For the most part, Breath of the Wild uses this hazy approach expertly. Tracking down shrines, happening upon humongous beasts, and breaking mythical horses is all made possible due to the game’s willingness to trust the player. But while this explicit emphasis on moment-to-moment exploration lends itself well to an experience, the story suffers. Admittedly, Zelda has never been a go-to source for thrilling plot - most entries tend to follow a“You’re the hero of time, rescue the princess, defeat Ganon” cycle - yet here, it’s dialled back more so.

Breath of the Wild’s ambiguous storytelling is more than made up for by this version of Hyrule’s preference to make itself unknown. While some may prefer to be given a more traditional motivation for edging into its mysteries, in an interview with Edge Magazine creative director Hideomaro Fujibayashi expressed his intention “[to] learn from the sense of adventure, exploration, and how it inspires curiosity”. He succeeded, and executed this sentiment masterfully.

Breath of the Wild

Breath of the Wild avoids being pretentious by giving players room to — wait for it —  breathe. Since the game inundates you with hours of exploration-filled content but a relatively thin narratove reason for engaging with such, it never forces it upon you. Whereas RIME’s sense of mystery requires some degree of trust, it’s only mere moments after stepping off Breath of the Wild’s great plateau that it abolishes the very concept of doing so.
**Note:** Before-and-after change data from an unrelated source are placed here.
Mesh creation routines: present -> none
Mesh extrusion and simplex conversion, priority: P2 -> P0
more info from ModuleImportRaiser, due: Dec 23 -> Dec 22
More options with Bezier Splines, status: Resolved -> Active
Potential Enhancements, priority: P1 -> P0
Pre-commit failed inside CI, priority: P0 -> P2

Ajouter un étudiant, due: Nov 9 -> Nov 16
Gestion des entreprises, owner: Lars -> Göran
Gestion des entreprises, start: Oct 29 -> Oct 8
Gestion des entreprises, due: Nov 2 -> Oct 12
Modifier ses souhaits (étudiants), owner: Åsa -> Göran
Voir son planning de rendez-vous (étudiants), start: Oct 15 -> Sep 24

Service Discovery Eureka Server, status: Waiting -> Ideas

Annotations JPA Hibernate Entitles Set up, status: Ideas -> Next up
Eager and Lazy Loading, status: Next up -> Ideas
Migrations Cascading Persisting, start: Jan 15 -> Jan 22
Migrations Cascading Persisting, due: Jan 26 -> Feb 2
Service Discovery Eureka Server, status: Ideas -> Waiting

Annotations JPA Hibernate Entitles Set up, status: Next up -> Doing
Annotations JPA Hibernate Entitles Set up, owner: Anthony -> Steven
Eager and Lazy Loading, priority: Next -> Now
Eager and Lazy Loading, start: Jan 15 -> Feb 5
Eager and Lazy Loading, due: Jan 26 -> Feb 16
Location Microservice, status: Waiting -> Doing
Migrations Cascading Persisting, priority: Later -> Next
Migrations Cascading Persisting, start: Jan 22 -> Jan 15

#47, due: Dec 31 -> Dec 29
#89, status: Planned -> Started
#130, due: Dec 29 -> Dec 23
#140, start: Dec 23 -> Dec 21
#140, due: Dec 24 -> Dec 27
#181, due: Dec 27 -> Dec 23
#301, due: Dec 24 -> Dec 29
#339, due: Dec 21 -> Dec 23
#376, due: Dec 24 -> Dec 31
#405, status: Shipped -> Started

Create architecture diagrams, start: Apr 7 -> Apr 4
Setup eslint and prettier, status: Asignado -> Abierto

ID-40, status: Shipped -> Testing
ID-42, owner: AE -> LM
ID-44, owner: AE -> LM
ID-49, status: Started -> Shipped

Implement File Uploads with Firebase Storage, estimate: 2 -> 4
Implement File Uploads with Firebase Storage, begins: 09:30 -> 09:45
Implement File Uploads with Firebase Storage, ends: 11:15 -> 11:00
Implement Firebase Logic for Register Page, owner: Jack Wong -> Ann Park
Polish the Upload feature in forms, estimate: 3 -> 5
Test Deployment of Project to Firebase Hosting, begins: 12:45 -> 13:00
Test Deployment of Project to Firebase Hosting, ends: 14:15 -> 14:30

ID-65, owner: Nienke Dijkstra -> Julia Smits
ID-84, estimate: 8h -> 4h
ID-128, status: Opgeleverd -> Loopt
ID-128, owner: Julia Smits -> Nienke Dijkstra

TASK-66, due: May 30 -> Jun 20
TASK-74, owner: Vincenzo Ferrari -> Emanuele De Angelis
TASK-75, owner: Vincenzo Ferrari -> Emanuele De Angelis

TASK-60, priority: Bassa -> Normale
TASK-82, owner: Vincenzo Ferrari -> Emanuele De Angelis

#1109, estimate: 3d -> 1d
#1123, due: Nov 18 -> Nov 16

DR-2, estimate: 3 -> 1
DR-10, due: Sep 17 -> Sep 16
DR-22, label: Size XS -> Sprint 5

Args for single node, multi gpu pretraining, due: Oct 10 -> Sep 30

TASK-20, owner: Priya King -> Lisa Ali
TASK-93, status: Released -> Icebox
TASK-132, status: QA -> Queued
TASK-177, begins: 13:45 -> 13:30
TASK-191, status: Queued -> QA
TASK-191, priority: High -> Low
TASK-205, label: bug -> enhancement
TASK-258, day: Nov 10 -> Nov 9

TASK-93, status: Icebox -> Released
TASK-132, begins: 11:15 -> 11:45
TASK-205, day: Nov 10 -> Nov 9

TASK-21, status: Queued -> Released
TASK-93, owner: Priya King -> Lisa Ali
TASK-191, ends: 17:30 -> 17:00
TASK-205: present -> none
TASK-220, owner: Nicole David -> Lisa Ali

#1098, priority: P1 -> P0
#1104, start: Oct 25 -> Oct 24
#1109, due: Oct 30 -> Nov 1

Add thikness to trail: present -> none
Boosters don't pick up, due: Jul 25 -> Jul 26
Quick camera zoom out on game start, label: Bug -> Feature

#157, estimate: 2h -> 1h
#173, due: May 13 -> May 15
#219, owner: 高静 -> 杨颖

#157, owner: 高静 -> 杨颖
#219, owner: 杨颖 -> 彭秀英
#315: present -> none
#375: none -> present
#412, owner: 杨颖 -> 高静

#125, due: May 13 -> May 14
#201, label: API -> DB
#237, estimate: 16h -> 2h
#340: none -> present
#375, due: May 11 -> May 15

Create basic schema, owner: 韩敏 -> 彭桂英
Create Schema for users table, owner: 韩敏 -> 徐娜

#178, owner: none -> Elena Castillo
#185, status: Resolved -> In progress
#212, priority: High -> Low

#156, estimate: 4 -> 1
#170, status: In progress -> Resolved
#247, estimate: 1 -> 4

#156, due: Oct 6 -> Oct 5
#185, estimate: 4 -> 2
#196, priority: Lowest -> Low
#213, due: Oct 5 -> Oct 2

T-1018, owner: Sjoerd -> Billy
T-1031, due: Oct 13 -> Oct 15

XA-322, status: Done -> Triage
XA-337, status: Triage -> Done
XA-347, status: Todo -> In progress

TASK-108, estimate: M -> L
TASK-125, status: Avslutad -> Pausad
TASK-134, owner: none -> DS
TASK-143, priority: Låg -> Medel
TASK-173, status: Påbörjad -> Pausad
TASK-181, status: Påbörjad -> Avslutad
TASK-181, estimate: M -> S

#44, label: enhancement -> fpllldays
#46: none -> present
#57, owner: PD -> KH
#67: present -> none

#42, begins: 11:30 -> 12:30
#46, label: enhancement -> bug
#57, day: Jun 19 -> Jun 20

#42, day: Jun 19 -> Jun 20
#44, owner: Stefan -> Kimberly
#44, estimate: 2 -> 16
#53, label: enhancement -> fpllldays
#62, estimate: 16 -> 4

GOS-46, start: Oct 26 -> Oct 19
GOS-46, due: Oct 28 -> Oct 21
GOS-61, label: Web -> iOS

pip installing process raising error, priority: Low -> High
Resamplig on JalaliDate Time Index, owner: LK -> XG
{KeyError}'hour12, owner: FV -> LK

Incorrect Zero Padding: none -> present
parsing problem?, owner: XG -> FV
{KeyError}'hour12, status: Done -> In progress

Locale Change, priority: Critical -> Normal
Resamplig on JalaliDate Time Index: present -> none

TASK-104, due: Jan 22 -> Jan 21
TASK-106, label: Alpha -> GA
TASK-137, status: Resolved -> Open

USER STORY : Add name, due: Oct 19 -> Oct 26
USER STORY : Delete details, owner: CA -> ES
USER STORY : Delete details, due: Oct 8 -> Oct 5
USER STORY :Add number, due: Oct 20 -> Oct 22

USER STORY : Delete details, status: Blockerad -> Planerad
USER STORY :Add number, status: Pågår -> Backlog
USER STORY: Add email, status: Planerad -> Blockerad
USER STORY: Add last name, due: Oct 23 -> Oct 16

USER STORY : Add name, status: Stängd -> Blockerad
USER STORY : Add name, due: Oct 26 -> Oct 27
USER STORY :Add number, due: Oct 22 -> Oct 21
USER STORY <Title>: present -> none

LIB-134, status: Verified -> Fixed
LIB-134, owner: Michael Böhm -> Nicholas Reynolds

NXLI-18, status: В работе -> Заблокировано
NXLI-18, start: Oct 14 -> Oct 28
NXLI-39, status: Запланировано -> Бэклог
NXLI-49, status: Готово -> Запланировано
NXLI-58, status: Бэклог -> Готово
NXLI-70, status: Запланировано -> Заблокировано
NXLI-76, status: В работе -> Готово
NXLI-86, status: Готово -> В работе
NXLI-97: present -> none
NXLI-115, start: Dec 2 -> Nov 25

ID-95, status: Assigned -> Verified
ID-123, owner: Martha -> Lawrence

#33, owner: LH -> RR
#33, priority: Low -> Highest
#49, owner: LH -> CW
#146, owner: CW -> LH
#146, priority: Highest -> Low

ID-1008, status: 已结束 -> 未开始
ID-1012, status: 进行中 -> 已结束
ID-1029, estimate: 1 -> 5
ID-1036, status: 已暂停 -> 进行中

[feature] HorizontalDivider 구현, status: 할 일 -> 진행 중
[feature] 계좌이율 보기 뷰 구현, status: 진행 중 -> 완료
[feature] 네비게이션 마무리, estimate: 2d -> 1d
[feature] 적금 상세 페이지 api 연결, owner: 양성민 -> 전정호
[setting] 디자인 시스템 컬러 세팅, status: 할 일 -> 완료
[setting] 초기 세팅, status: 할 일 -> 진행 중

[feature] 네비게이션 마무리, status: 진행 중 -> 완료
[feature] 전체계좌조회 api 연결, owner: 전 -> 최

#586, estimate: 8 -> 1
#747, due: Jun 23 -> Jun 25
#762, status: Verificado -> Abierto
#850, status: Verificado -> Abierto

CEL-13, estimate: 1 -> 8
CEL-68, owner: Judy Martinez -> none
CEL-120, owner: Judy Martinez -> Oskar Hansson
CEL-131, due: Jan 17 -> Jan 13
It’s not all sunset flies and red scarfs though. Because while games like RiME and Breath of the Wild twist and turn their open worlds into obscurities to marvel at, it’s surprisingly 2017’s most narrative-driven game that where this tact provides some degree of annoyance.

There aren’t too many moments when you can pinpoint or track the birth of a genre, but over the past few years, walking simulators — like or loathe them — have laid the foundation for many enthralling experiences. I could relay to you the ways in which Gone Home opened my eyes to the melancholic notion of revisiting the past, or how The Vanishing of Ethan Carter showed me the power of imagination, but for as masterful as these heavily narrative-driven endeavours tend to be, most leave a stumble at the last hurdle.

Giant Sparrow’s What Remains of Edith Finch is an infinitely rewarding — if relatively bleak — first-person tale. It recounts the titular Edith’s journey to revisit her family home, putting you in charge of wandering around the house in an effort to learn more about her various family member’s remarkably suspicious deaths. It’s a meaningful story due to how confidently it opens itself up to you, with particular shout out going to Barbara’s comic book-laden demise. Working your way through the house, you’re treated to a snapshot into each person’s final moments — well, all except perhaps the most important at all.

What Remains of Edith Finch

Early on we’re told that Edith’s sole reason for abandoning her family home is due to a disagreement between her mother and grandmother when she was young. This is beautifully relayed via Edith’s own internal monologues, yet when the time comes to learn of how grandmother Edie worked her way to the ever-distant old house as a result of the family flair up, we’re unexpectedly pulled away in favour of maintaining the unknown.

This tact is a common element of various walking simulators, who increasingly feel the need to remain ambiguous in order to be considered impactful. Not getting the chance to meet Delilah in Firewatch, Everybody’s Gone to the Rapture going cosmic at the very end. Much like in how traditional third-person actioners the final feeling your left with is the frustration of wailing on a final boss, walking simulators similarly feel the need to present you with a final obstacle. In most cases, an obscure narrative one.

The ability to challenge players with the apparent randomness of RiME’s collectibles, Breath of the Wild’s open-world, and What Remains of Edith Finch’s conclusion is always brave and well-founded. 2017 has offered up some of the most ambiguous story experiences yet, and while not all are successful, if the medium is to ever be considered intellectual and progressive as well as fun, such thoughtfulness is vital.